** start of Provided entries **

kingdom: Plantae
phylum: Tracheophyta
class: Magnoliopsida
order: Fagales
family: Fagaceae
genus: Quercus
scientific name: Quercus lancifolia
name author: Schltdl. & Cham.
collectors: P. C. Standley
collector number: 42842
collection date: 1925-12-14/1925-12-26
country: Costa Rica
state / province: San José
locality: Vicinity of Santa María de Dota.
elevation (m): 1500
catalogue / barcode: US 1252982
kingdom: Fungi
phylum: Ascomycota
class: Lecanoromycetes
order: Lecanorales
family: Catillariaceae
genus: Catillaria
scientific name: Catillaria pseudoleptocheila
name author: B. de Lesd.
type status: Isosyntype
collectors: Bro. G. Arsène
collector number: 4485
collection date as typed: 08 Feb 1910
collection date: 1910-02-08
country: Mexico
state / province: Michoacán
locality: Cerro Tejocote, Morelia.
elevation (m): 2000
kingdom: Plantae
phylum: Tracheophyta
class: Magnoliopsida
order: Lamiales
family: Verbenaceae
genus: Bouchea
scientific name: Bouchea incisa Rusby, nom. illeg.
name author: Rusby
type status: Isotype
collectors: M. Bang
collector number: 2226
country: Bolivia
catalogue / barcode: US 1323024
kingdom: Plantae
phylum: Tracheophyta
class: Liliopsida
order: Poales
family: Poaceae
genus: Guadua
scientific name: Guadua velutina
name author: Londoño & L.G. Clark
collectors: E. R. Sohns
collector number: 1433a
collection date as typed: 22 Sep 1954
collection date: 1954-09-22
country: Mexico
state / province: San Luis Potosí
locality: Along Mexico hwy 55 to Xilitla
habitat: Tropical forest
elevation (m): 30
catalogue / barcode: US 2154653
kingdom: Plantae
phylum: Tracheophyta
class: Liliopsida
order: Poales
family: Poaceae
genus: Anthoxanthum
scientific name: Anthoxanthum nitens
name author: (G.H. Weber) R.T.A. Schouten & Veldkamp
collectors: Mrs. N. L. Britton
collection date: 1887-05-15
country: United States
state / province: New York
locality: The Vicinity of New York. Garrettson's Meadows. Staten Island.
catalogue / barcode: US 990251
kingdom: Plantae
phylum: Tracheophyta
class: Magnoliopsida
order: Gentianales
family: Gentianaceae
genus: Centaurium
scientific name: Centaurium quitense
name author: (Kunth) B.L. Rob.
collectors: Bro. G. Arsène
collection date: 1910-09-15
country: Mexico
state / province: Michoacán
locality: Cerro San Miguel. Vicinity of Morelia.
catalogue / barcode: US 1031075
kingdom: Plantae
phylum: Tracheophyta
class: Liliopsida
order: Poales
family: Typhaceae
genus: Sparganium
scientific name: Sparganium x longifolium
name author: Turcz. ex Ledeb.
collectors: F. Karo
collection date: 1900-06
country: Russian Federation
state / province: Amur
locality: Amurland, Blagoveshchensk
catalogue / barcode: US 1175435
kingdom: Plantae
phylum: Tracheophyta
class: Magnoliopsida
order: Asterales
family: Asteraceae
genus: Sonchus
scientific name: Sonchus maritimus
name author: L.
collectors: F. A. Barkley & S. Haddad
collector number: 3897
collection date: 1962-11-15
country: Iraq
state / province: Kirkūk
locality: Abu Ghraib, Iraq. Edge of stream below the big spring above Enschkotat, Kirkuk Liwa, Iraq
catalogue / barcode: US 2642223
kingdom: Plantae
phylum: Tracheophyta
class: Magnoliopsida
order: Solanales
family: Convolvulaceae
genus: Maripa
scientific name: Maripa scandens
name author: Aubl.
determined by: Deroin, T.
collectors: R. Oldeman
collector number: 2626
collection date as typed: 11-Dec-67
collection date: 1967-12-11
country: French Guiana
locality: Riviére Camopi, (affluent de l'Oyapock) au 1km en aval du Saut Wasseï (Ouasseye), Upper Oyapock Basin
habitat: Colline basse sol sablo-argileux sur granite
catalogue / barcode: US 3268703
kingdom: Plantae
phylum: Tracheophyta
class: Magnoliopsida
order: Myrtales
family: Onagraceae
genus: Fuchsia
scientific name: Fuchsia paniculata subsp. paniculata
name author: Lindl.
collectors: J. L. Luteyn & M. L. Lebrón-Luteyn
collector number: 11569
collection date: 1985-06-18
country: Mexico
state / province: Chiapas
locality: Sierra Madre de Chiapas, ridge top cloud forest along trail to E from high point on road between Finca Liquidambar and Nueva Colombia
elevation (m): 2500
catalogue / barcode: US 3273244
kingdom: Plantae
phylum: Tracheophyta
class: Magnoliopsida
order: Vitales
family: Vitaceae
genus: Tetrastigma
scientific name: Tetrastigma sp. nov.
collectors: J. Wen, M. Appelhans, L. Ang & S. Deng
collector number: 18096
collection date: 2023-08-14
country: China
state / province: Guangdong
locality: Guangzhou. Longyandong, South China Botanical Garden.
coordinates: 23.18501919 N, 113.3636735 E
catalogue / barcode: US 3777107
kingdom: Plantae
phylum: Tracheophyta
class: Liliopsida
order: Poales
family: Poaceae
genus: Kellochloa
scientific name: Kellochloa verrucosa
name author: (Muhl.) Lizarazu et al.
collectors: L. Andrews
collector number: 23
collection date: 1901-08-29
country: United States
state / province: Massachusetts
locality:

** end of Provided entries **

What you should do — Copy out each line in the entries above that contains the word "typed". Case counts.

Reply to the exercise —
collection date as typed: 08 Feb 1910
collection date as typed: 22 Sep 1954
collection date as typed: 11-Dec-67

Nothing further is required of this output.